My most memorable moments have been the laughs we have had
Charles Reece
I lost my father to MND in 1973 when I was 18 and successfully managed to avoid any contact with MND for a further 18 years - such were the painful memories.
However my wife Julie (an occupational therapist) suggested I meet one of her clients with MND. I was hesitant at first but when I saw Gordon’s plight, I was moved to action and cobbled up a pipe holder so he could still smoke his beloved pipe. Soon after Gordon, his wife Jean, Julie and myself went to an MND conference in Birmingham and a chance meeting in the lift with John Matthews of the MND Association led to a discussion about forming a branch in Milton Keynes. Within a few months the Milton Keynes branch was formed (1990). Gordon, Jean and John sadly have all died, Julie and I have amicably divorced and despite the branch nearly imploding on a number of occasions, it is currently thriving with Julie and I continuing to work well together.
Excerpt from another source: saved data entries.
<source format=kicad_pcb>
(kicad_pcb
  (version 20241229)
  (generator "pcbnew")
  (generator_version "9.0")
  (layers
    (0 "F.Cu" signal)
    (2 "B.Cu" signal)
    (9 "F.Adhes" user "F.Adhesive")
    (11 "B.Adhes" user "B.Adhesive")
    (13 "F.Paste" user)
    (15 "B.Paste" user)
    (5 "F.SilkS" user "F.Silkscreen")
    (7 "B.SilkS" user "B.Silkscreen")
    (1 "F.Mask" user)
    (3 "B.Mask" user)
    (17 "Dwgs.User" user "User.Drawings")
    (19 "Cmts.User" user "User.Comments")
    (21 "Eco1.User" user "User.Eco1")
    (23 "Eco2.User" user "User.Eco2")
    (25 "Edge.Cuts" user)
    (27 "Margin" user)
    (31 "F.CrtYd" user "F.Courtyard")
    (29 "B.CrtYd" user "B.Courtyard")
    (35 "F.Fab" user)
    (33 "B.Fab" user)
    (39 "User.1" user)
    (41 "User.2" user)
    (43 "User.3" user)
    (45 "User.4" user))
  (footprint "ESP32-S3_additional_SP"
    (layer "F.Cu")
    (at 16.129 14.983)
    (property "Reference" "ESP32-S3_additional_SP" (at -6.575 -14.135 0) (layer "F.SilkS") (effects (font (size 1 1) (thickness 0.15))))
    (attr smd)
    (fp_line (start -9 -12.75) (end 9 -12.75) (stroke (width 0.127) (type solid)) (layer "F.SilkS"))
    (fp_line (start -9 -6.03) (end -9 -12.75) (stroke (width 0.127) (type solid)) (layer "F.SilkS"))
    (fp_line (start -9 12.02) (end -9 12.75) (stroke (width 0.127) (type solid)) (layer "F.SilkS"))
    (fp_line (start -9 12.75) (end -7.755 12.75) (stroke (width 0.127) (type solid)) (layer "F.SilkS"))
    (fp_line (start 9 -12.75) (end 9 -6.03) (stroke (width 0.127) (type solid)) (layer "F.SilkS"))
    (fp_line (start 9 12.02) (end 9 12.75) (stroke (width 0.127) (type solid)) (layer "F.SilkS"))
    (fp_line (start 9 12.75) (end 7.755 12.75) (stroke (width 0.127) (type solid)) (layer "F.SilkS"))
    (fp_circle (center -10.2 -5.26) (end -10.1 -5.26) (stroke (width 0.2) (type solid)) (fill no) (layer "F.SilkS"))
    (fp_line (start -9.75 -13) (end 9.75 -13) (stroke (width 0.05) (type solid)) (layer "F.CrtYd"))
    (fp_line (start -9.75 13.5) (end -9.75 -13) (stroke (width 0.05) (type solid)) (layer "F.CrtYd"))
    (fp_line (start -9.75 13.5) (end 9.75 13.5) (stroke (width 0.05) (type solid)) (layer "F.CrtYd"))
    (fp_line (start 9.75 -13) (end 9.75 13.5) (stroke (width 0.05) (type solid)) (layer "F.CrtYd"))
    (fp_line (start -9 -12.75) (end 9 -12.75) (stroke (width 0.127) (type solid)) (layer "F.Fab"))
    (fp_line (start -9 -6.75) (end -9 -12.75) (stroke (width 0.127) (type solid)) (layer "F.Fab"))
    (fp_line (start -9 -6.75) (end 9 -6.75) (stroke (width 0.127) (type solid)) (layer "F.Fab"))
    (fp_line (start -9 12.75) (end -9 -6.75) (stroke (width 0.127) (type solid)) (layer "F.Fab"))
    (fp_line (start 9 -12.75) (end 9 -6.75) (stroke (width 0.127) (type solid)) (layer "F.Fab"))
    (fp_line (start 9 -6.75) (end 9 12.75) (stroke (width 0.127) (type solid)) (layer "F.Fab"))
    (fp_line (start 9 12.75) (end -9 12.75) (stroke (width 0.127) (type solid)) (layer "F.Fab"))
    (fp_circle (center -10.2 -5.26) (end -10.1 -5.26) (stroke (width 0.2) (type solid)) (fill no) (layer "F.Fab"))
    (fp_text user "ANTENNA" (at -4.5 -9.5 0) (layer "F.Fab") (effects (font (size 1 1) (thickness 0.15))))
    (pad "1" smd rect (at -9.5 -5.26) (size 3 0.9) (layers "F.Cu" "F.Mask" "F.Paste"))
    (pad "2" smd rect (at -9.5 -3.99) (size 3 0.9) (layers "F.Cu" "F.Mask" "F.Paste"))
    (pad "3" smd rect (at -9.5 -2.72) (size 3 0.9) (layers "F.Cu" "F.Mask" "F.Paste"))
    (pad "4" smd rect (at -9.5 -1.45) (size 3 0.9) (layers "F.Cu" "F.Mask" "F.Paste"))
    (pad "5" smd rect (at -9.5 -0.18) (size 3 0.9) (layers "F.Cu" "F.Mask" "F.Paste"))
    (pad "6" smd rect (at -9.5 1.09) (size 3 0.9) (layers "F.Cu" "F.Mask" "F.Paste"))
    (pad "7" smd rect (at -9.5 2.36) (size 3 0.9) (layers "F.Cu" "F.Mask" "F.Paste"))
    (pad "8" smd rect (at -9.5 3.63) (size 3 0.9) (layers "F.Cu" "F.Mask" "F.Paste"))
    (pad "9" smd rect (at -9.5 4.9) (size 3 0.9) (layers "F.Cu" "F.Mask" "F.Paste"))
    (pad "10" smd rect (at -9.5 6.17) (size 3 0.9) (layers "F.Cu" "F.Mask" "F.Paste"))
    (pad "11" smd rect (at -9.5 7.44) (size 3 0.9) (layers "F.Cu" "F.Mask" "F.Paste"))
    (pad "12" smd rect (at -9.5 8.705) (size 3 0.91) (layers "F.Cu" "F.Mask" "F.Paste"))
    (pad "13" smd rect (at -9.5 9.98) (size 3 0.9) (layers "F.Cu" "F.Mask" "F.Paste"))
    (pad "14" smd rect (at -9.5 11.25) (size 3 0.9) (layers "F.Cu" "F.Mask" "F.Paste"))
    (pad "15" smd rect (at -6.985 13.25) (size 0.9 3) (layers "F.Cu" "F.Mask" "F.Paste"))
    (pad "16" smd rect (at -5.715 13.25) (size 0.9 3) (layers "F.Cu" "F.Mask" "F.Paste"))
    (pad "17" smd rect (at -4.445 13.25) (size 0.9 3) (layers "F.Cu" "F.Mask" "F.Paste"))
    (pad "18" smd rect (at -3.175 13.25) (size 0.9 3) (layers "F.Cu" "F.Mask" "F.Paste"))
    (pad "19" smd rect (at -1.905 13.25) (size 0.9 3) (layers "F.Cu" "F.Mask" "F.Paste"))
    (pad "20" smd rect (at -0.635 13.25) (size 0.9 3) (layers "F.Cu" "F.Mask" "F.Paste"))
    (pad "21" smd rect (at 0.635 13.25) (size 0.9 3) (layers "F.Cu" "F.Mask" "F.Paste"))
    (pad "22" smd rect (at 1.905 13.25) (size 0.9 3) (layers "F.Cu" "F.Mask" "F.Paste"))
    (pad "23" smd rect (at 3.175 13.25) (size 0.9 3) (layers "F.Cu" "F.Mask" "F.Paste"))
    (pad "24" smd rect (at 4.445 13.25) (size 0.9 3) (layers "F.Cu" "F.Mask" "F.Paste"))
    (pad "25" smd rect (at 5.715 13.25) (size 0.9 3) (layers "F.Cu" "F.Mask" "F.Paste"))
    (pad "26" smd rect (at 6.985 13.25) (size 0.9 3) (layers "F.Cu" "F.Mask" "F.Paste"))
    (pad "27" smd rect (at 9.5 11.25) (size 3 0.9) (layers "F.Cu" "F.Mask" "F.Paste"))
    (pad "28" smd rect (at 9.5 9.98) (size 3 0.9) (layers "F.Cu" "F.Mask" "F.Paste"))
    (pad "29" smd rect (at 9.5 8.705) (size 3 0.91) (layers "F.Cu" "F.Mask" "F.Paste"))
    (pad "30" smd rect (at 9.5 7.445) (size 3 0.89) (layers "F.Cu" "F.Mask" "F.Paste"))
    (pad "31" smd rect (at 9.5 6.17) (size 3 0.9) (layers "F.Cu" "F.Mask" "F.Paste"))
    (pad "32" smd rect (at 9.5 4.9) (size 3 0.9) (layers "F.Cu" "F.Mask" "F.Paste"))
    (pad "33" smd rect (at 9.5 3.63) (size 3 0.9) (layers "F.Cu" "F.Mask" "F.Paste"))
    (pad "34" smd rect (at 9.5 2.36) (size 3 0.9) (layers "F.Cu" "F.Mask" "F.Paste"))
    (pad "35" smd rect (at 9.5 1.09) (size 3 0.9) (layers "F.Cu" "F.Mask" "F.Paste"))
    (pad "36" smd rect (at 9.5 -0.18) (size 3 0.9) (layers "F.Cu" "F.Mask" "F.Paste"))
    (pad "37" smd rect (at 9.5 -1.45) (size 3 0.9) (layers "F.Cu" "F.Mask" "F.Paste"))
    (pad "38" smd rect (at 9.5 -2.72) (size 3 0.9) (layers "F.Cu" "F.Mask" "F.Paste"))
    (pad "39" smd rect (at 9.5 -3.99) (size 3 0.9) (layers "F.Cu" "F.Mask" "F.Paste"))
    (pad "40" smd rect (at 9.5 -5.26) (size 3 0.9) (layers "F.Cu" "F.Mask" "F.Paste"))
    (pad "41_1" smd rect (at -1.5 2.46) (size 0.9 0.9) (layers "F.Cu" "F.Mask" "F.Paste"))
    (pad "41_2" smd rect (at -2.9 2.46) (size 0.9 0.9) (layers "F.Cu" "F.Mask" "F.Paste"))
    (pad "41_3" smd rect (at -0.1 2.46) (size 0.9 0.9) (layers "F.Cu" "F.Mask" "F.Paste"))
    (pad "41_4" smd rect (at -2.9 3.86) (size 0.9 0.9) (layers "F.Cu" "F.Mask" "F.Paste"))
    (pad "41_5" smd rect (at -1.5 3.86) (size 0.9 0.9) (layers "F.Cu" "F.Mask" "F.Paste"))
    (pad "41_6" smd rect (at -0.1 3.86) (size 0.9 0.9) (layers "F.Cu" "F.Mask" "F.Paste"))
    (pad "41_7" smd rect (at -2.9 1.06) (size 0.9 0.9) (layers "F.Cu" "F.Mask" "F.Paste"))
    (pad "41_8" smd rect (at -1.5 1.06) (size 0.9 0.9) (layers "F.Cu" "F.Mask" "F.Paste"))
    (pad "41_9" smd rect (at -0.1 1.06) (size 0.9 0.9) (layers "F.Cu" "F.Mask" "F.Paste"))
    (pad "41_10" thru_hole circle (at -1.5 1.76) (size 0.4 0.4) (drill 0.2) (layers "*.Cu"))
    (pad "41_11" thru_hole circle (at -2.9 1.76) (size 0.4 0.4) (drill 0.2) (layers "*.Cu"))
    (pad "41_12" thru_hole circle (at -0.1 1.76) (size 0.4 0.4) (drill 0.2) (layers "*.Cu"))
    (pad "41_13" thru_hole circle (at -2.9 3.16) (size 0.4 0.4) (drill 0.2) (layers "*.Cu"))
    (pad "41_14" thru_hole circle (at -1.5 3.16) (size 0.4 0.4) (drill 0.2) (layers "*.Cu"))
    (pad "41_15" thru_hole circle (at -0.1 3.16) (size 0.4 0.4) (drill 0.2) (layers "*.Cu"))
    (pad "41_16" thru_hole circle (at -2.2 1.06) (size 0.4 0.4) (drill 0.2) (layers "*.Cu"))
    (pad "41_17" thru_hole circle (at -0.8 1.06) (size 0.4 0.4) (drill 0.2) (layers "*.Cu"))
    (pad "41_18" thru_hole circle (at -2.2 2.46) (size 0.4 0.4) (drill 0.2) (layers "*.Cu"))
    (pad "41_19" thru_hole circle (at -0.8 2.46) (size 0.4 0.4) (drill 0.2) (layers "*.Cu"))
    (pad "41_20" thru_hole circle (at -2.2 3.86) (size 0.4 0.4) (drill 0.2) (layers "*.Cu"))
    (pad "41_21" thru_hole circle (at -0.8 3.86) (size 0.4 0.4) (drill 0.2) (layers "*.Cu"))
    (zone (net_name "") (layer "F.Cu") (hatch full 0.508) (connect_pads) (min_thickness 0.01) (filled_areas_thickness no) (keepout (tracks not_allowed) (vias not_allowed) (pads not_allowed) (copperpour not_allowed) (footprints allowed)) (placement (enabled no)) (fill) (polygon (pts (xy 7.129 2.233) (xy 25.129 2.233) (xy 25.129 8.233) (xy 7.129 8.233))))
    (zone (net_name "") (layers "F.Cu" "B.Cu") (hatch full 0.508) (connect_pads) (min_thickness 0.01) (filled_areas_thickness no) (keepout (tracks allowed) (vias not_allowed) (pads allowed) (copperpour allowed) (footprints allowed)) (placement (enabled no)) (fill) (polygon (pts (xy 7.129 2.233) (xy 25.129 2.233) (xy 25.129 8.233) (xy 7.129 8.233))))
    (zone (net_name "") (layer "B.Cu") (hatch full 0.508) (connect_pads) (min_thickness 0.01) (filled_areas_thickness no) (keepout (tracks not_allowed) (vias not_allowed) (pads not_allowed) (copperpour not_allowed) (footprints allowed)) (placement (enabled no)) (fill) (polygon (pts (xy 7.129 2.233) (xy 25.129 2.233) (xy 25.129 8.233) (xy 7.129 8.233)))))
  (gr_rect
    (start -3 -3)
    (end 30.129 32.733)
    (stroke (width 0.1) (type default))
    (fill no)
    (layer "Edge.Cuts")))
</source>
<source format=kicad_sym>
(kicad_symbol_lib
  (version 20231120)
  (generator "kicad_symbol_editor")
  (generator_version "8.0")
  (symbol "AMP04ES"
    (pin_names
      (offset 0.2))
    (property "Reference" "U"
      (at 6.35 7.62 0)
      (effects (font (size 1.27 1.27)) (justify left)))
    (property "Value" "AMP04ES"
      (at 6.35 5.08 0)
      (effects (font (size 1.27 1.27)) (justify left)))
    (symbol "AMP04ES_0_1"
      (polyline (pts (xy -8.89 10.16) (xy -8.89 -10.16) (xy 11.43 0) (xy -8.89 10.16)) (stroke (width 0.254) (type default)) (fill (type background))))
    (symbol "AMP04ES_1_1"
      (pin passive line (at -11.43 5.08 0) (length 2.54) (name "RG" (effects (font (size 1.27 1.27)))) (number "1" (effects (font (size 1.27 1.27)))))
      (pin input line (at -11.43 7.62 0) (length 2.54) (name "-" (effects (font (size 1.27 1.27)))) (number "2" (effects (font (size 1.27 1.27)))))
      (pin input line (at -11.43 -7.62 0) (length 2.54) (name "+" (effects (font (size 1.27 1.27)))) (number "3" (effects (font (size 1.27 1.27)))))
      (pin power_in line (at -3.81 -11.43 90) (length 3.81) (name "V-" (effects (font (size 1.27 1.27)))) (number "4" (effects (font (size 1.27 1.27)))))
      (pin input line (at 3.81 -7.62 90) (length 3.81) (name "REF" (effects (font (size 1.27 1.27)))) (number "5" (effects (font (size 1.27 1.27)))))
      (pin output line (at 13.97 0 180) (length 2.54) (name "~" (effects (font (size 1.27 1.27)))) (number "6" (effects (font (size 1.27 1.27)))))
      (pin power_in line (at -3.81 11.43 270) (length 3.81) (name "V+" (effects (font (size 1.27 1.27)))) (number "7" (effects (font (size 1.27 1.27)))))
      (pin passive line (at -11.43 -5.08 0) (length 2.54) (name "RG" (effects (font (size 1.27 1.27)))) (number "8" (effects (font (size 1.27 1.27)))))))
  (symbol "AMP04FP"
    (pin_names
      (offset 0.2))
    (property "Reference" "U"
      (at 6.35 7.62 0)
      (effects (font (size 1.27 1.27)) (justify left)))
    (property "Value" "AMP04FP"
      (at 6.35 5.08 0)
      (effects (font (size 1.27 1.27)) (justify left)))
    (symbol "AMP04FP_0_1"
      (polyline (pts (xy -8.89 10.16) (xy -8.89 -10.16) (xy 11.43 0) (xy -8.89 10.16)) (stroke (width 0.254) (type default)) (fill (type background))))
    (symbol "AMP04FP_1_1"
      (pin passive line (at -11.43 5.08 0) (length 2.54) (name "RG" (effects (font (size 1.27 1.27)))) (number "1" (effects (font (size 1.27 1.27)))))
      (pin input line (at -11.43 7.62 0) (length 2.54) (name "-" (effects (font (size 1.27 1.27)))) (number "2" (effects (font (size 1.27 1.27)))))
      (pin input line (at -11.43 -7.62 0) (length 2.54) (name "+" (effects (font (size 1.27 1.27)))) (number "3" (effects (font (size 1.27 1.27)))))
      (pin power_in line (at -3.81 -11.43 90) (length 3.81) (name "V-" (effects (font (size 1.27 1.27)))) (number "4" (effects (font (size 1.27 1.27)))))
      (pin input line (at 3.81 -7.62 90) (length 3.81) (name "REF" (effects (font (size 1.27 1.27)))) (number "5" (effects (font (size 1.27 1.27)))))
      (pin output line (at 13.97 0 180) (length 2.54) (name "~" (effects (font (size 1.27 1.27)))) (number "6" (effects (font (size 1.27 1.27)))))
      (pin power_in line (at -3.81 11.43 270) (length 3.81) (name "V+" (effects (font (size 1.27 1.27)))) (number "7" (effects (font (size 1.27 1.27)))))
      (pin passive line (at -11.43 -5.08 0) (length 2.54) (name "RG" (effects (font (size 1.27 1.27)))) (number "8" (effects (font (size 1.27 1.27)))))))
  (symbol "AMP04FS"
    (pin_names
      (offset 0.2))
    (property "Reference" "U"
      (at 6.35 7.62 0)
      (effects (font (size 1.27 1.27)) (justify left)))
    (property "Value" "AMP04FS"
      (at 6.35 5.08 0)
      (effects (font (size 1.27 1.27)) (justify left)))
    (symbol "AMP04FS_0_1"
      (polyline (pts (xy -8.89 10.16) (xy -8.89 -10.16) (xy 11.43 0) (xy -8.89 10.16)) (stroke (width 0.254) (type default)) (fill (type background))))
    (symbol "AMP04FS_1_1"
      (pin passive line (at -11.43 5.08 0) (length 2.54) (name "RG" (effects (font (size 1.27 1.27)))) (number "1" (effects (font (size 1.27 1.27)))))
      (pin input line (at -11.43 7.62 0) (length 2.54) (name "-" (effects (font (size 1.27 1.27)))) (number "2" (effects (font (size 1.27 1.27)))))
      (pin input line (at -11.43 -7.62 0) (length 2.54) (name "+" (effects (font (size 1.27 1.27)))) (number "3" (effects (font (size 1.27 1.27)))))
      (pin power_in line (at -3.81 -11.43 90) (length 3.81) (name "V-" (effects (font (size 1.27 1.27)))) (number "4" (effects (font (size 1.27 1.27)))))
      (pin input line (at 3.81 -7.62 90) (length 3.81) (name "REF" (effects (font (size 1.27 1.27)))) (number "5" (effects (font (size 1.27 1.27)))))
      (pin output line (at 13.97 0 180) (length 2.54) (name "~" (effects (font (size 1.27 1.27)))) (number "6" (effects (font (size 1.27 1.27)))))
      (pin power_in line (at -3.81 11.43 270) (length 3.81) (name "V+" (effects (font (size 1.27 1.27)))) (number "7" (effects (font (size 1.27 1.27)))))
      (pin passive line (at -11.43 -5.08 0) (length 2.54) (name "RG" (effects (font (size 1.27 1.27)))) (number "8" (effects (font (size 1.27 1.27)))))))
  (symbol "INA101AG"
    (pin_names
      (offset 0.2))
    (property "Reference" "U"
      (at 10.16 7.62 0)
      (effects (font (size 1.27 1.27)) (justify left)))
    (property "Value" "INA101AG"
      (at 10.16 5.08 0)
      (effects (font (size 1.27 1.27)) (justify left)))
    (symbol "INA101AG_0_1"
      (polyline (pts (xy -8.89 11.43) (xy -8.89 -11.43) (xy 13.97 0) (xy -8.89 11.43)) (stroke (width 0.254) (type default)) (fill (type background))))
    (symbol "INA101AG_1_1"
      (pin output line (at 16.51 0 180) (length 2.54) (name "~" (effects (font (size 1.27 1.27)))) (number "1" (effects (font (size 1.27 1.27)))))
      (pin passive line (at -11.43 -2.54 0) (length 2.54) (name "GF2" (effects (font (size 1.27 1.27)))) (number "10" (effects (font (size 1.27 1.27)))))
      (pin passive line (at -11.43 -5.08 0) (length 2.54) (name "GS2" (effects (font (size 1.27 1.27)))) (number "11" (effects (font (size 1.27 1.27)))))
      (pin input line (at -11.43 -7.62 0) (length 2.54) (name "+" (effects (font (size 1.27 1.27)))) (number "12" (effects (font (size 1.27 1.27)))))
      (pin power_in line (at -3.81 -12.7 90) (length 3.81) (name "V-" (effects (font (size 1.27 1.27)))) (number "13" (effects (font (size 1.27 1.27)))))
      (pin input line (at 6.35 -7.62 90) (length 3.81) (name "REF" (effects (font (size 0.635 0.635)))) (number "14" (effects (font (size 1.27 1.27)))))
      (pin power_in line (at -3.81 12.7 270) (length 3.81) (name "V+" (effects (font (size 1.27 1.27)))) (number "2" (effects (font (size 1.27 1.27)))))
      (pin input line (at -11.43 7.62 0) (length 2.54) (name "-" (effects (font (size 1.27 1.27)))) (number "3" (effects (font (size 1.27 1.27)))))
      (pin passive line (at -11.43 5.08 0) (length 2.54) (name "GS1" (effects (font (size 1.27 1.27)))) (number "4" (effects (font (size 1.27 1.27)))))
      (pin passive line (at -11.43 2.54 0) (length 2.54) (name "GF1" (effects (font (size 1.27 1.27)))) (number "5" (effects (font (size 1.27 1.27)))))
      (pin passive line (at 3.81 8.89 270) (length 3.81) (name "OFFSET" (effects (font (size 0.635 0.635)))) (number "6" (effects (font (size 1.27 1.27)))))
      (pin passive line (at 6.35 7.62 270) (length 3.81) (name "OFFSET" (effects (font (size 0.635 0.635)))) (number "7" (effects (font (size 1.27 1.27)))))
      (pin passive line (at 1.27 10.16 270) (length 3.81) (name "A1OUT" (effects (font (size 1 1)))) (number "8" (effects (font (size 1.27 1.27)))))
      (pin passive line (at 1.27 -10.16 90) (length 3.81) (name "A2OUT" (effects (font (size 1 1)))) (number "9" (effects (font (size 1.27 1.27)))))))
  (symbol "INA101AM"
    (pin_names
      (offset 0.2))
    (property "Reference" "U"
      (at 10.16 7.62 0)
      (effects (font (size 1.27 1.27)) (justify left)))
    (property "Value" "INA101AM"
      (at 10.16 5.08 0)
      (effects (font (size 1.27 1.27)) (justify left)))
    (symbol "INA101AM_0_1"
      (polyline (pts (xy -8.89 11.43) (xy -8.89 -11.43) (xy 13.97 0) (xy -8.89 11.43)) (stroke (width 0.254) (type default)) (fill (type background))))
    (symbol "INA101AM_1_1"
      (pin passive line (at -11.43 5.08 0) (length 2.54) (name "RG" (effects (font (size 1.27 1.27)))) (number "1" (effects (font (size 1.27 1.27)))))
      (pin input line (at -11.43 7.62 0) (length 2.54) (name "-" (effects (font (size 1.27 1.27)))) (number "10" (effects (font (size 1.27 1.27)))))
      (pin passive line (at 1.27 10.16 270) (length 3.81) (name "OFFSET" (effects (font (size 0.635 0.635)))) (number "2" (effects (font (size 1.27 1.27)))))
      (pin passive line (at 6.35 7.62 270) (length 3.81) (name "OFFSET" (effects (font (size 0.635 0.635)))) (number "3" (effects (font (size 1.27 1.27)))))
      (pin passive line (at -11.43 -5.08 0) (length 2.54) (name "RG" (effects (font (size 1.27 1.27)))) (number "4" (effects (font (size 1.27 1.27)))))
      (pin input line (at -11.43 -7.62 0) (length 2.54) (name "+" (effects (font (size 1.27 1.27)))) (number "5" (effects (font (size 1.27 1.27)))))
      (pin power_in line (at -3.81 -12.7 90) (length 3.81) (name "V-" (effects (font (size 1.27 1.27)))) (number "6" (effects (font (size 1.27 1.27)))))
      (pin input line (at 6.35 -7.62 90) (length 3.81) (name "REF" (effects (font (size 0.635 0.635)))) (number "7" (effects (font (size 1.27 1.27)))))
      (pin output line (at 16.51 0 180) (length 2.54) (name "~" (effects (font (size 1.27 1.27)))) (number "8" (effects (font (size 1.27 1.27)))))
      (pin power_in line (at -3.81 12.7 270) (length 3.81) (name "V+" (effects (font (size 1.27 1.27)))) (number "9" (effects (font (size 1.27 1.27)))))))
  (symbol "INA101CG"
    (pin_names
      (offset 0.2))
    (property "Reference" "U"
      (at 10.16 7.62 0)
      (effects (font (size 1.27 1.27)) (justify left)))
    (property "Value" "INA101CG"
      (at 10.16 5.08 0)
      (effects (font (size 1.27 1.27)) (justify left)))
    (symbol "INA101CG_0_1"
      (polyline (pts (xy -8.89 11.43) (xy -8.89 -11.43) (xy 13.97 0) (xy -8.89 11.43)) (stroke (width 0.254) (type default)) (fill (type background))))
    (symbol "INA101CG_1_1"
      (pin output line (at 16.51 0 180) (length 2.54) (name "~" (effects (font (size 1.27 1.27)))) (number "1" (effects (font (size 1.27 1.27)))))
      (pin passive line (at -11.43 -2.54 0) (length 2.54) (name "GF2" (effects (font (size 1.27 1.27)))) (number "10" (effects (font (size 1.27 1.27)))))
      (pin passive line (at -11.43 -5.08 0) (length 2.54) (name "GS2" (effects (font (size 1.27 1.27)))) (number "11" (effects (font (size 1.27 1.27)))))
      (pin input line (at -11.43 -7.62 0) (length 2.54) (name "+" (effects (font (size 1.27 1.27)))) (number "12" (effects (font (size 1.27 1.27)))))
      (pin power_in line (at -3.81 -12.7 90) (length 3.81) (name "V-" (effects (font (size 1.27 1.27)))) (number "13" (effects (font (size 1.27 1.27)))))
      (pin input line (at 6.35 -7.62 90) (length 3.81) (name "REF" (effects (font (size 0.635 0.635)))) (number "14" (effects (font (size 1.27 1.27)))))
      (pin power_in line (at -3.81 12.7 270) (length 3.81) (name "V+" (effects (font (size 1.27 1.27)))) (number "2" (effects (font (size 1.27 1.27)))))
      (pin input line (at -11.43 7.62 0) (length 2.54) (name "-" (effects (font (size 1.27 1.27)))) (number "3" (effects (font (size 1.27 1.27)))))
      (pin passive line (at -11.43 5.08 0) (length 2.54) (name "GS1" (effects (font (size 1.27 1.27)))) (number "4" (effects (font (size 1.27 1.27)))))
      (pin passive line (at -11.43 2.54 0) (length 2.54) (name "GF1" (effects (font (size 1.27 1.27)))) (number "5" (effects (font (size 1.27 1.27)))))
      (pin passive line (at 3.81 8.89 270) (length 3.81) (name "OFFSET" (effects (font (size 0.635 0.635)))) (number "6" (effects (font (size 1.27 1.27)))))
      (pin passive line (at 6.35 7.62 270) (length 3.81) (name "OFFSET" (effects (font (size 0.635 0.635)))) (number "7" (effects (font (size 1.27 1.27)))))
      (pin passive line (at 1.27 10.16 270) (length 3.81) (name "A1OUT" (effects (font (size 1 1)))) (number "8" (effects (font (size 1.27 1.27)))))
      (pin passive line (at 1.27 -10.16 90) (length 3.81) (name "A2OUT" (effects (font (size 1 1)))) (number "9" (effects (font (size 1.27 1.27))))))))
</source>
I have been chair for more years than I care to remember and certainly more than is recommended. Occasionally I have done other roles when we have found someone willing to take on the role. I see the role as a team builder and communicator. Without the dedicated team we have, the branch could not function. The whole team consists of over 100 people and includes the branch committee, our members, the health professionals from the statutory services as well the support teams from the Association. This ensures that our work is well co-ordinated to provide people affected by MND in the North Bucks area with the best possible care and support.
I have always dreaded the thought of inheriting the disease and my worse fears were confirmed when my father’s cousin’s daughter Jenny died from MND in 2000. She was only 47. Since then my work with the Association has become a passion. But the reason why I am still with the Association after nearly 20 years is that we’ve always had fantastic encouragement and support from the Association.
My most memorable moments have been the laughs we have had. In particular I recall Gordon going into hospital for a few days respite. He couldn’t talk and Jean stayed with him most of the time. However I took Jean home for shower/change of clothes and when we returned two hours later we learnt that a nurse had tried for some time to remove Gordon’s teeth to clean them. Unbeknown to her, Gordon still had all of his own teeth which is why they wouldn’t budge. It sounds awful and probably was at the time but we have laughed about this for years.
I would certainly recommend that others get involved whether they have MND connections or not. The work is truly fulfilling. The way that so many people with MND cope with their illness is what inspires me to carry on. I know it does to others in our branch. Above all it gives me hope. If there is a cure, I’m sure we will find it.